PSU student, member of SUPER and first-generation Palestinian-American Natalie Khalil explained in her testimony how Cudd’s decision to pause donations from Boeing until the situation can be properly debated is not enough. 

 

“Pausing to then have a debate about ethics is a slap in the face,” Khalil stated. “The very fact that you are even posing a debate about ethics when my home is destroyed, when there are students that attend this university that have lost family members, when Arab/Muslim students at this university have been assaulted on this campus, when we as [Indigenous] people have lost everything, I was raised by a refugee that cannot return to his homeland, they took our homes.”

 

The BSU explained how the oppression of Black Americans is synonymous with the ongoing genocide in Palestine, and how this resolution would help bolster PSU’s values of diversity, equity and inclusion. 

 

“The response by this university has been subpar and has communicated to its students, Palestinian, Black, or any other marginalized group, that it prioritizes profit over them,” the BSU testimony stated. “This resolution would staunchly change that narrative and set the tone that PSU truly values diversity, equity, and inclusion.

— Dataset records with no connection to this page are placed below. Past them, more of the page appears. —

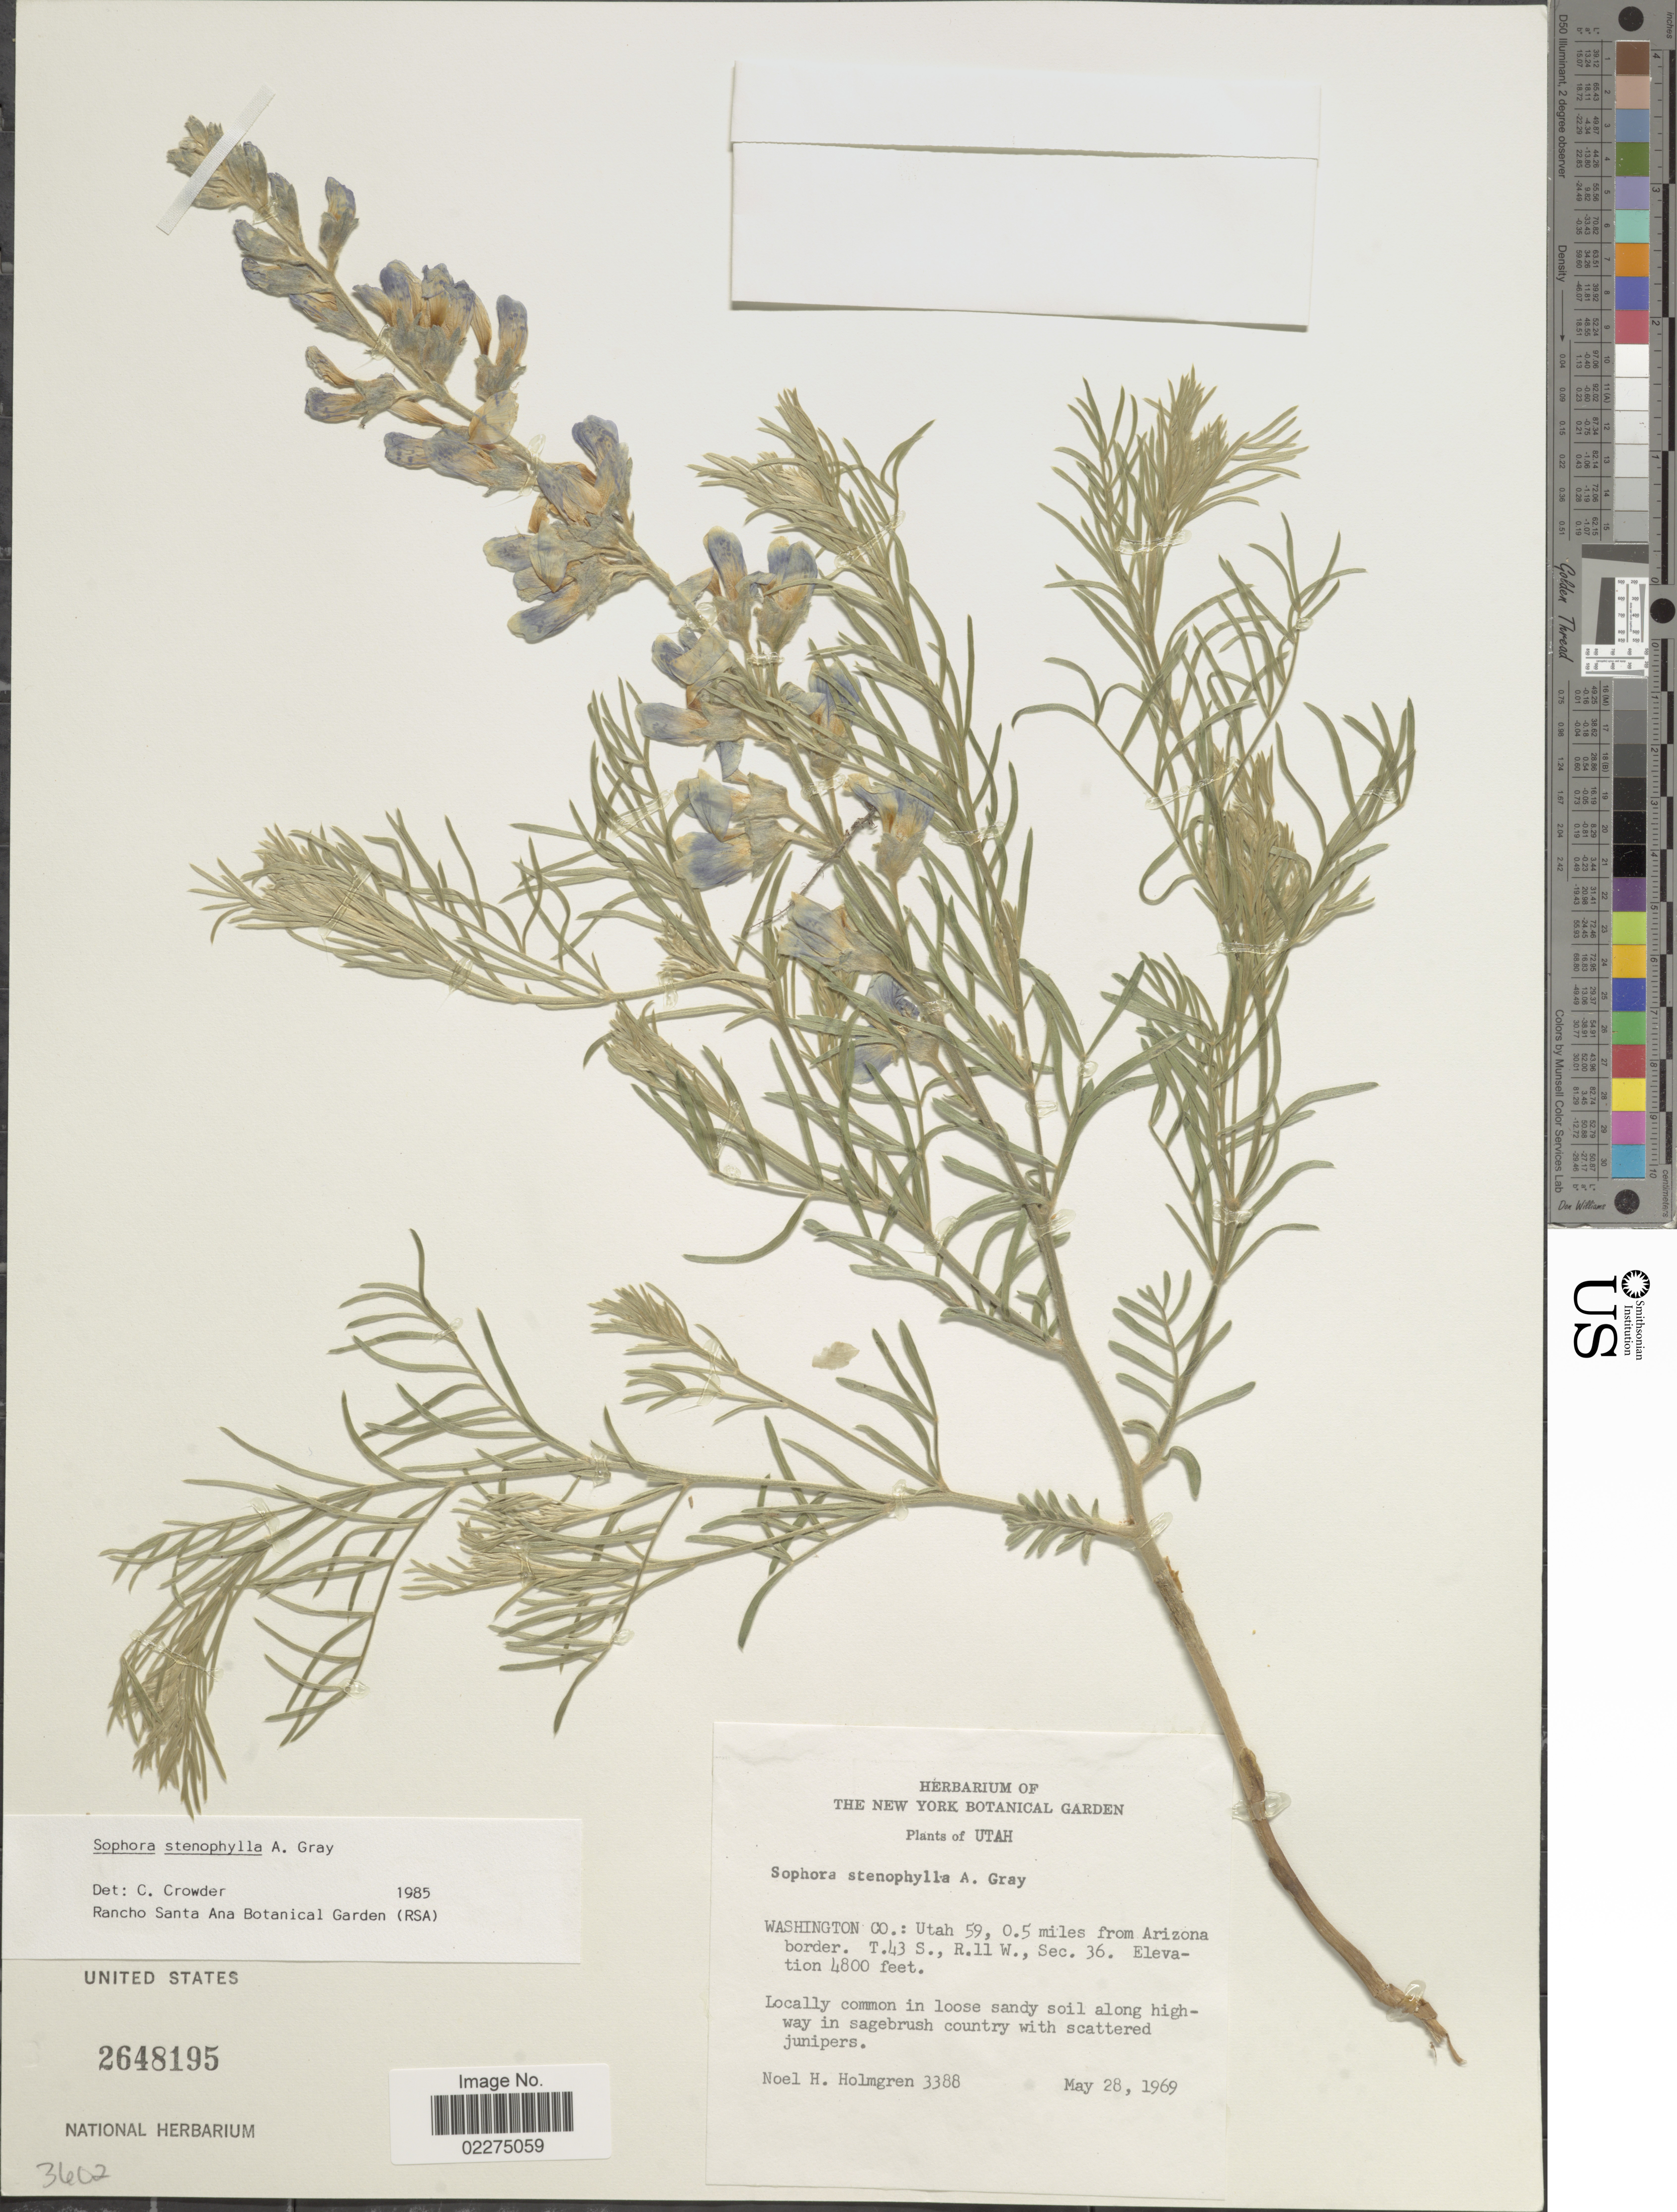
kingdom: Plantae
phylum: Tracheophyta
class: Magnoliopsida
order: Fabales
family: Fabaceae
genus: Sophora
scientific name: Sophora stenophylla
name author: A. Gray in Ives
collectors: N. H. Holmgren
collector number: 3388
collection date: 1969-05-28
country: United States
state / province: Utah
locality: Washington Co.: Utah 59, 0.5 miles from Arizona border. T.43 S., R.11 W., Sec. 36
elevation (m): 1463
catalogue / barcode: US 2648195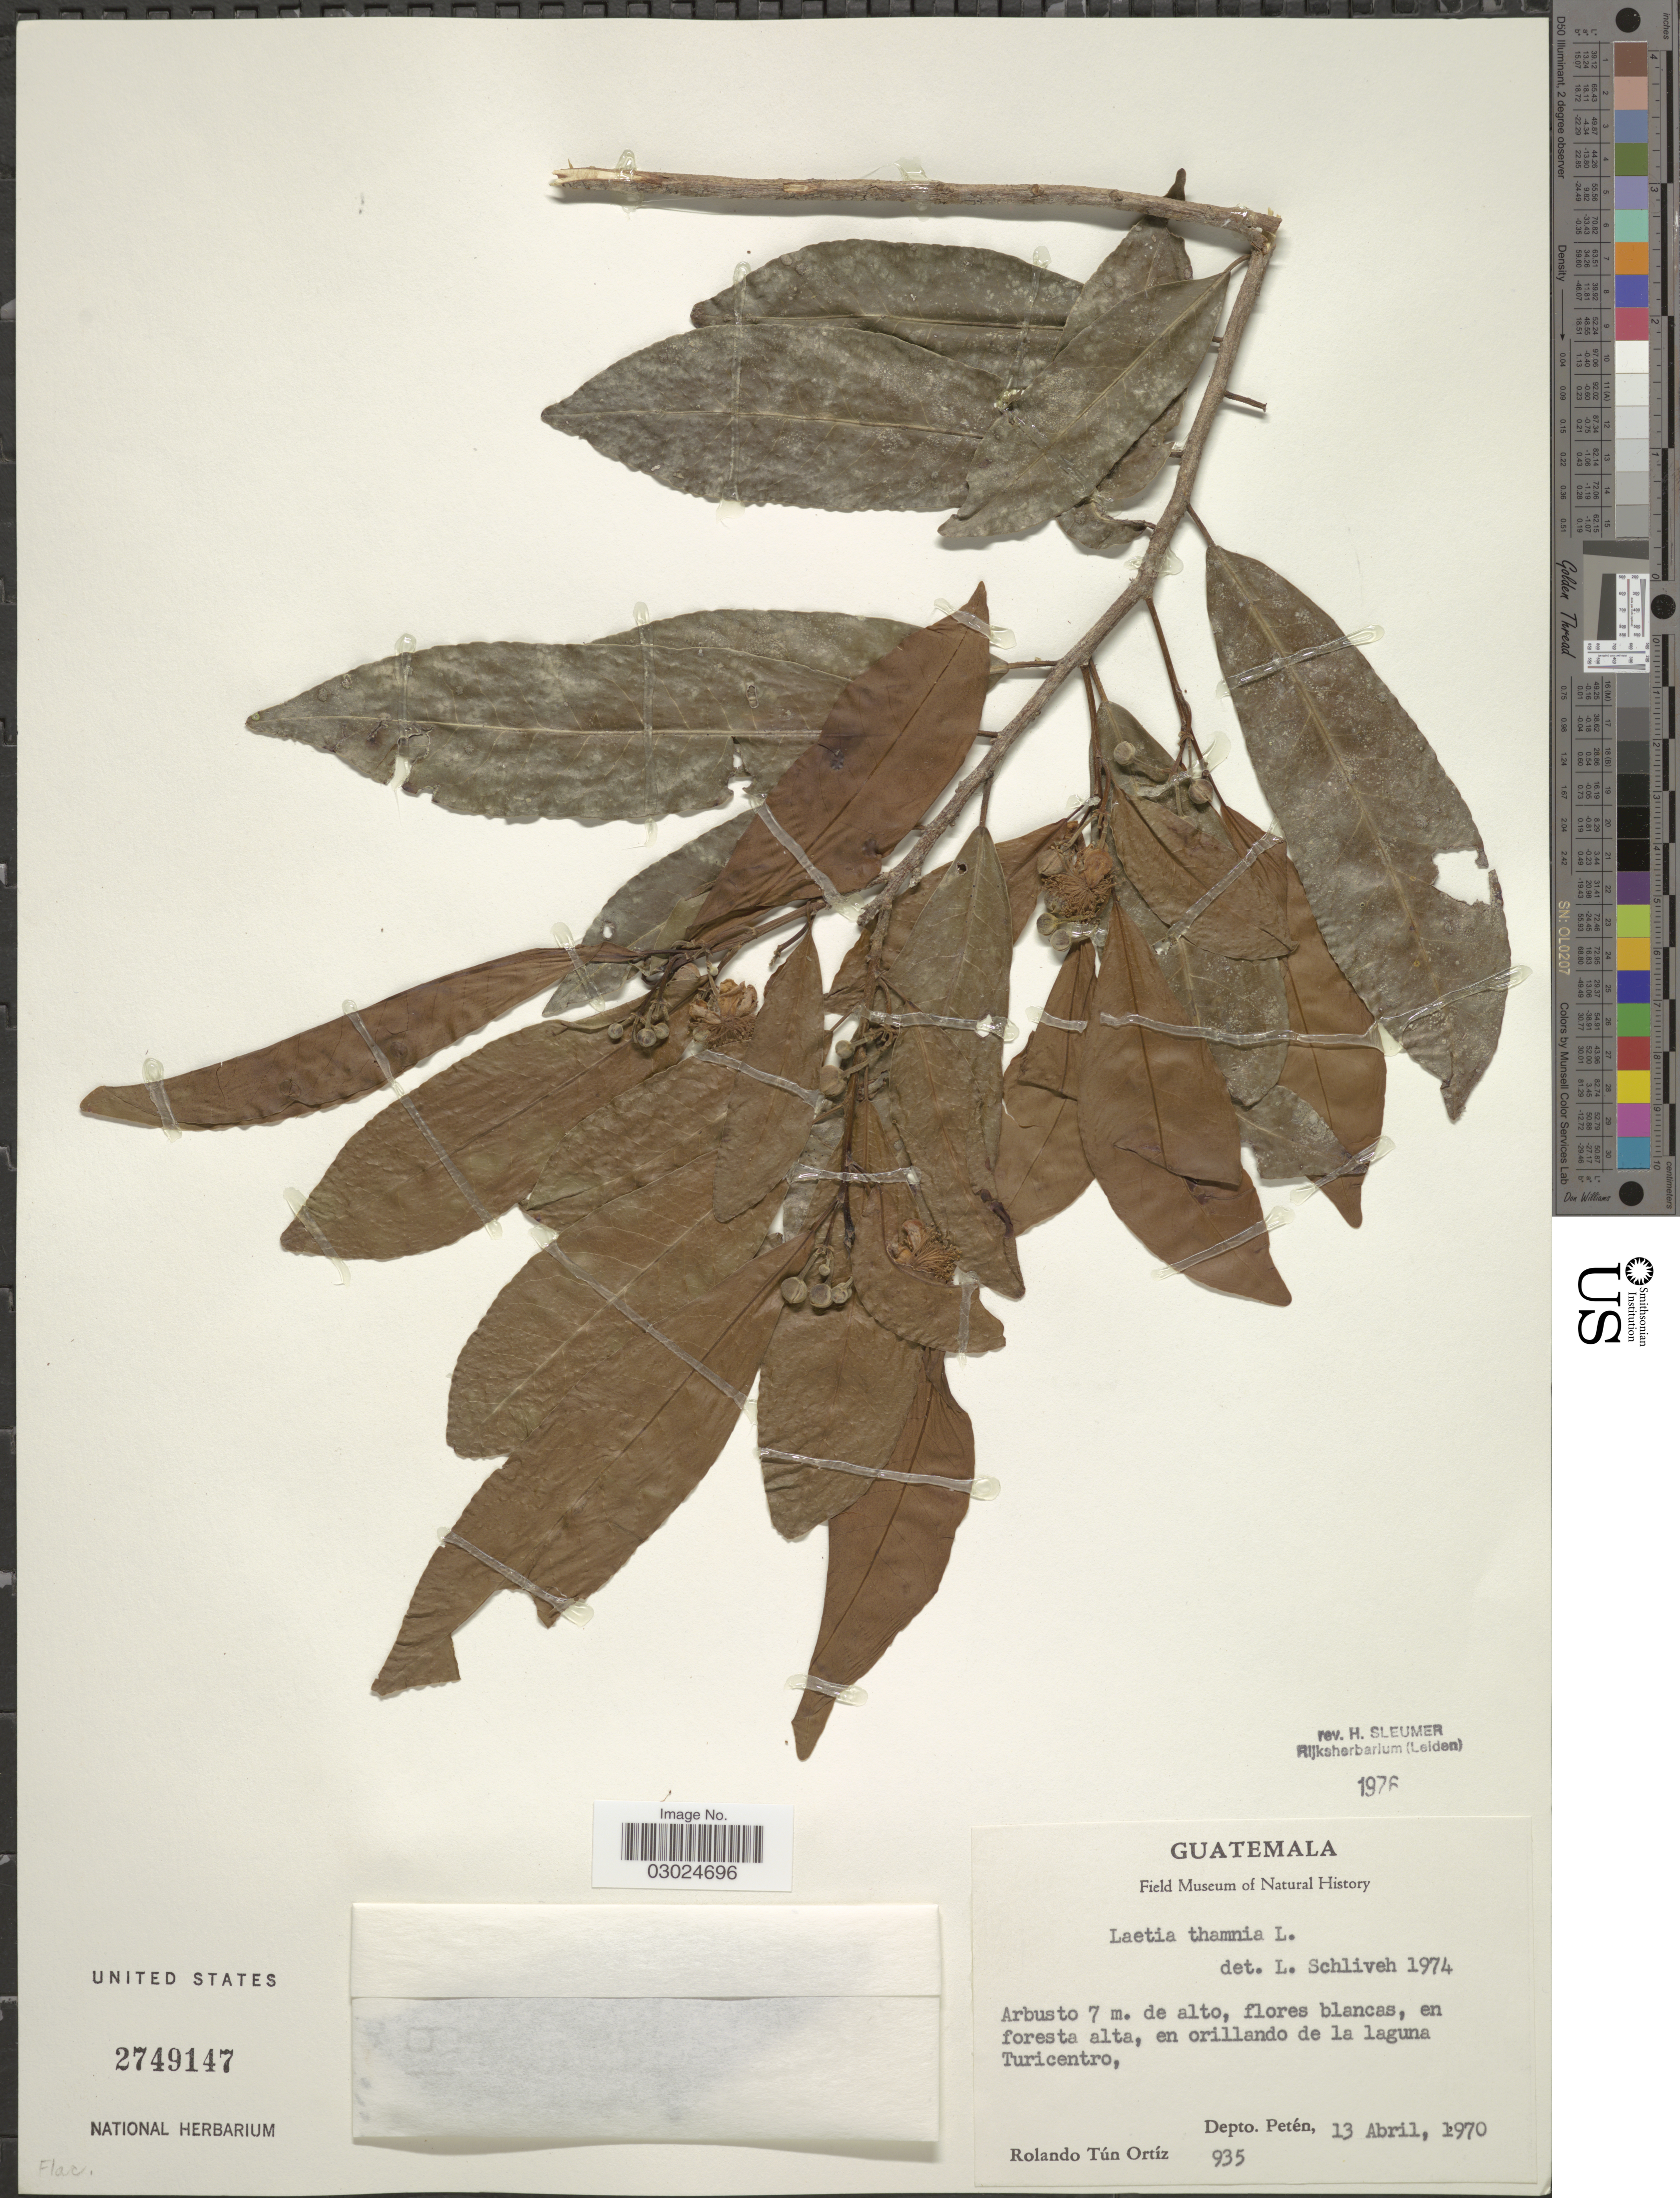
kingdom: Plantae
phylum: Tracheophyta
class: Magnoliopsida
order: Malpighiales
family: Salicaceae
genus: Laetia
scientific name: Laetia thamnia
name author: L.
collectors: R. Tún Ortíz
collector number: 935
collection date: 1970-04-13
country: Guatemala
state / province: El Petén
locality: En orillando de la laguna Turicentro, Depto. Petén.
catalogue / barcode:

We, the Black Student Union, will always advocate for equal human rights and just treatment for everyone. We encourage our institution to do the same and cut ties with Boeing.”

 

In addition to urging the university to cut ties with Boeing, the resolution also urges for PSU to strategically replace the benefits derived from its partnerships with Boeing with alternatives that better align with the university’s ethical standards and values in a manner that minimizes disruption to students who benefit from this partnership. 

 

The resolution also encourages the university to fund and support causes and projects which align with PSU’s values of anti-racism and sustainability until it cuts ties with Boeing. 

 

“This includes but is not limited to 1) New curriculums teaching methods to dissect Islamophobia, Anti-Semitism, Anti-Palestinian and Anti-Arab rhetoric,” the resolution stated. “2) Workshops catering towards safety for students on campus. 3) The continuation of the dialogue task force and its promotion. A student-majority committee should be formed and contribute to this process. We demand that our institutional funds are fully transparent and easily accessible and that students and the Portland State University community are given a voice in how our funds are allocated.”